Earlier this month, almost 100 chess queens from 20 Success Academy schools made their best move yet! These chess queens traveled to Harlem West on a day off from school to compete in the first Success Academy all-girls chess tournament. The tournament is part of a new initiative to get more girls involved in chess.

It is no secret that chess is far more popular with boys, especially in the older grades. Boys outnumber girls nearly 20 to 1 in the chess world. The gender gap is worse on a professional level: No woman has won the World Chess Championships, and just 2 percent of all chess grandmasters are female.

At Success Academy, every child learns to play chess. The schools have chess teams that compete against each other. Our teams also regularly compete against other schools and have won national championships. These teams have girls who love chess just as much as the boys. Unfortunately, many of their closest friends believe that chess is “a boy’s game.” Our girl chess players have told me this.

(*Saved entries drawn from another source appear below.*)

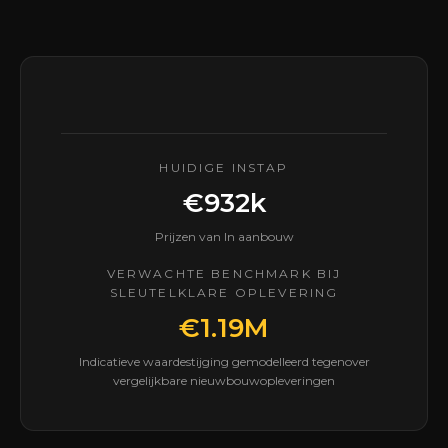
HUIDIGE INSTAP
€932k
Prijzen van In aanbouw
VERWACHTE BENCHMARK BIJ
SLEUTELKLARE OPLEVERING
€1.19M
Indicatieve waardestijging gemodelleerd tegenover
vergelijkbare nieuwbouwopleveringen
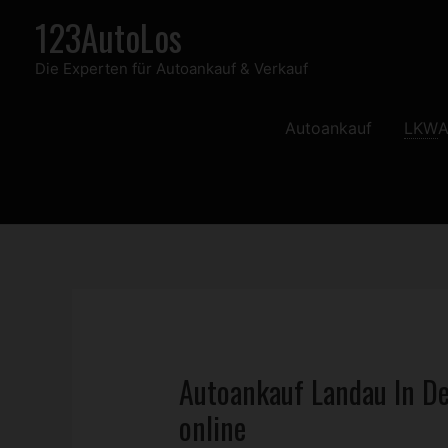
Zum
123AutoLos
Inhalt
Die Experten für Autoankauf & Verkauf
springen
Autoankauf
LKW
A
Autoankauf Landau In De
online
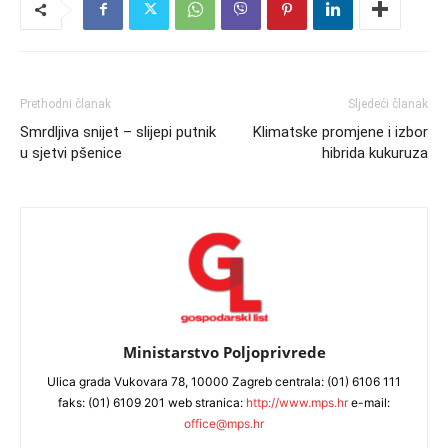
Prethodni članak
Sljedeći članak
Smrdljiva snijet – slijepi putnik
Klimatske promjene i izbor
u sjetvi pšenice
hibrida kukuruza
Ministarstvo Poljoprivrede
Ulica grada Vukovara 78, 10000 Zagreb centrala: (01) 6106 111
faks: (01) 6109 201 web stranica:
http://www.mps.hr
e-mail:
office@mps.hr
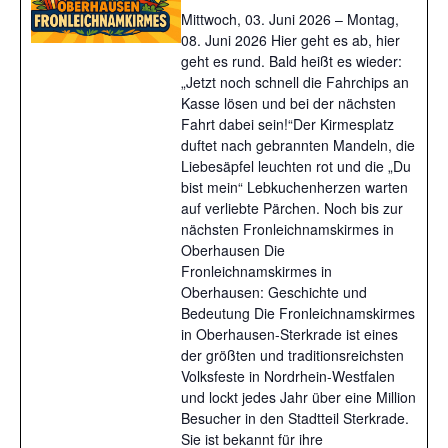
Mittwoch, 03. Juni 2026 – Montag,
08. Juni 2026 Hier geht es ab, hier
geht es rund. Bald heißt es wieder:
„Jetzt noch schnell die Fahrchips an
Kasse lösen und bei der nächsten
Fahrt dabei sein!“Der Kirmesplatz
duftet nach gebrannten Mandeln, die
Liebesäpfel leuchten rot und die „Du
bist mein“ Lebkuchenherzen warten
auf verliebte Pärchen. Noch bis zur
nächsten Fronleichnamskirmes in
Oberhausen Die
Fronleichnamskirmes in
Oberhausen: Geschichte und
Bedeutung Die Fronleichnamskirmes
in Oberhausen-Sterkrade ist eines
der größten und traditionsreichsten
Volksfeste in Nordrhein-Westfalen
und lockt jedes Jahr über eine Million
Besucher in den Stadtteil Sterkrade.
Sie ist bekannt für ihre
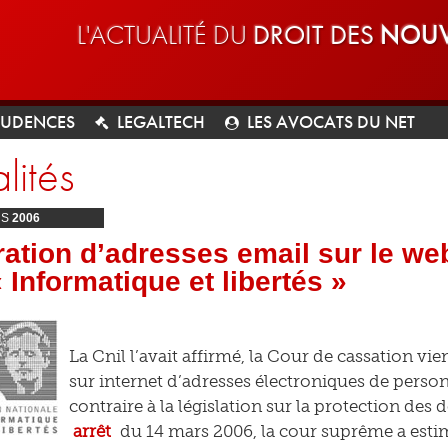
L'ACTUALITÉ DU
DROIT DES
NOUV
RUDENCES
LEGALTECH
LES AVOCATS DU NET
lités
RS
2006
ration d’adresses email sur le web
 « Informatique et libertés »
La Cnil l’avait affirmé, la Cour de cassation vien
sur internet d’adresses électroniques de person
contraire à la législation sur la protection de
arrêt
du 14 mars 2006, la cour suprême a estim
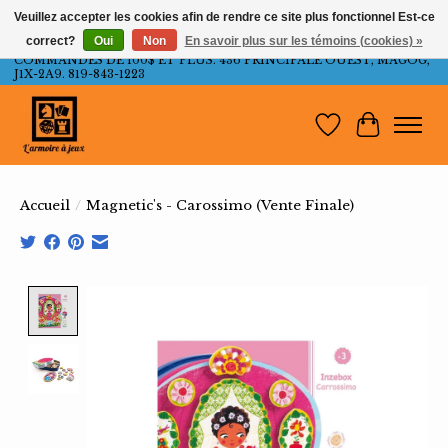
Veuillez accepter les cookies afin de rendre ce site plus fonctionnel Est-ce
correct?
Oui
Non
En savoir plus sur les témoins (cookies) »
LIVRAISON GRATUITE AU QUÉBEC ET ONTARIO POUR LES
COMMANDES DE 100$ ET PLUS. 436 PRINCIPALE OUEST, MAGOG,
J1X-2A9. 819-843-1223
Liste de souh
Panier
Accueil
/
Magnetic's - Carossimo (Vente Finale)
Product image slideshow Items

As an educator, I feel a responsibility to help change these perceptions and empower more girls to play chess. I learned to play when I was 5; growing up in the South Bronx, I was just one of two girls on my school chess team. I loved chess because it taught me valuable lessons and skills.

I am not the only one who feels strongly about closing the gender gap in chess. Sean O’Hanlon, the network’s chess program director, reminds us that girls can play just as well as boys. “As teachers, we have to make sure that we are cognizant of our biases and that we are destroying them right at their root,” he tells teachers.

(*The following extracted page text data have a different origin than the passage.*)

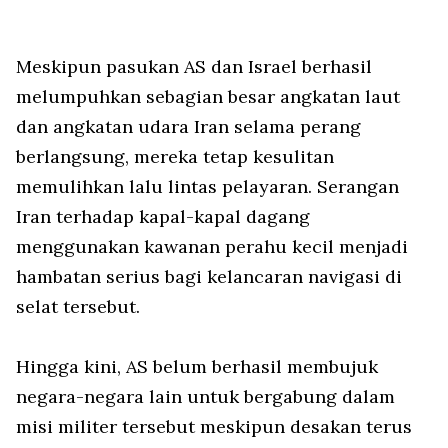
Meskipun pasukan AS dan Israel berhasil
melumpuhkan sebagian besar angkatan laut
dan angkatan udara Iran selama perang
berlangsung, mereka tetap kesulitan
memulihkan lalu lintas pelayaran. Serangan
Iran terhadap kapal-kapal dagang
menggunakan kawanan perahu kecil menjadi
hambatan serius bagi kelancaran navigasi di
selat tersebut.
Hingga kini, AS belum berhasil membujuk
negara-negara lain untuk bergabung dalam
misi militer tersebut meskipun desakan terus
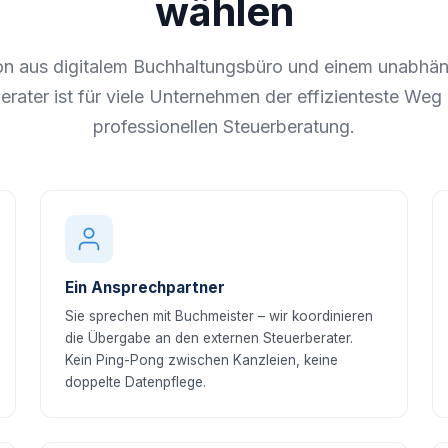
wählen
on aus digitalem Buchhaltungsbüro und einem unabhän
erater ist für viele Unternehmen der effizienteste Weg 
professionellen Steuerberatung.
Ein Ansprechpartner
Sie sprechen mit Buchmeister – wir koordinieren
die Übergabe an den externen Steuerberater.
Kein Ping-Pong zwischen Kanzleien, keine
doppelte Datenpflege.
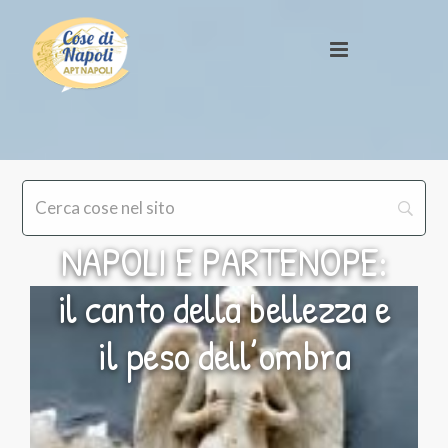
NAPOLI E PARTENOPE:
il canto della bellezza e
il peso dell’ombra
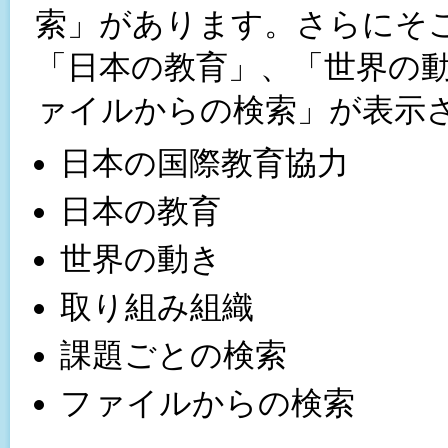
索」があります。さらにそ
「日本の教育」、「世界の
ァイルからの検索」が表示
日本の国際教育協力
日本の教育
世界の動き
取り組み組織
課題ごとの検索
ファイルからの検索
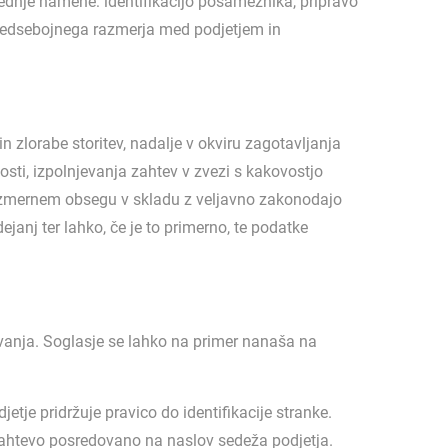
ednje namene: identifikacijo posameznika, pripravo
 medsebojnega razmerja med podjetjem in
 zlorabe storitev, nadalje v okviru zagotavljanja
sti, izpolnjevanja zahtev v zvezi s kakovostjo
orazmernem obsegu v skladu z veljavno zakonodajo
janj ter lahko, če je to primerno, te podatke
vanja. Soglasje se lahko na primer nanaša na
tje pridržuje pravico do identifikacije stranke.
ahtevo posredovano na naslov sedeža podjetja.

With his support and the help of other chess teachers at Success Academy, we planned the all-girls tournament – and in just this one event, we already saw promising signs of change. “I got to analyze every single one of their games, which is something I don’t normally get to do with 15 scholars at every tournament. The girls definitely got that individual attention, and it really helped,” Chris Johnson, a chess teacher at SA Harlem 4, told me. Our chess queens benefited from that more targeted feedback. We also observed girls talking about the gender gap in chess. A fourth grade scholar named Maia, for example, shared with her teammates that there are only two women on the list of top 100 chess players.

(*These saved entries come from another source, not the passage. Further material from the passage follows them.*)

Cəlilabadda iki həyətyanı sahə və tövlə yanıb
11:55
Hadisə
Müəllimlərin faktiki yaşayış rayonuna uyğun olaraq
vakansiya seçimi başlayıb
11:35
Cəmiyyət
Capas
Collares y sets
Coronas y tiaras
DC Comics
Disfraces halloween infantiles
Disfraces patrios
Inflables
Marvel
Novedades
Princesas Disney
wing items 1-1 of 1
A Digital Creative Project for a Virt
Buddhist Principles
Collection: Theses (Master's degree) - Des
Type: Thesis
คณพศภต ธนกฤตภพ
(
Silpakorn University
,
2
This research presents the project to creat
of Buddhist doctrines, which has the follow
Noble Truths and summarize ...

We hope it won’t be for long.

Our long-term goal at the network is to have an equal ratio of boys and girls in the chess program. We know we can get there. The top five players at eight of our schools include girls. At two of these schools, girls hold the number one spot.

We will continue to invite girls to compete against each other in chess in hopes that they will keep learning from one another and serve as role models for other girls. Our expectations for them will remain high. They will still attend the same chess club practices, camps, weekend tournaments, and external events as the boys. They will also continue to compete with boys and be accountable for completing the same work.

And they will make their mark as Success Academy’s own chess queens.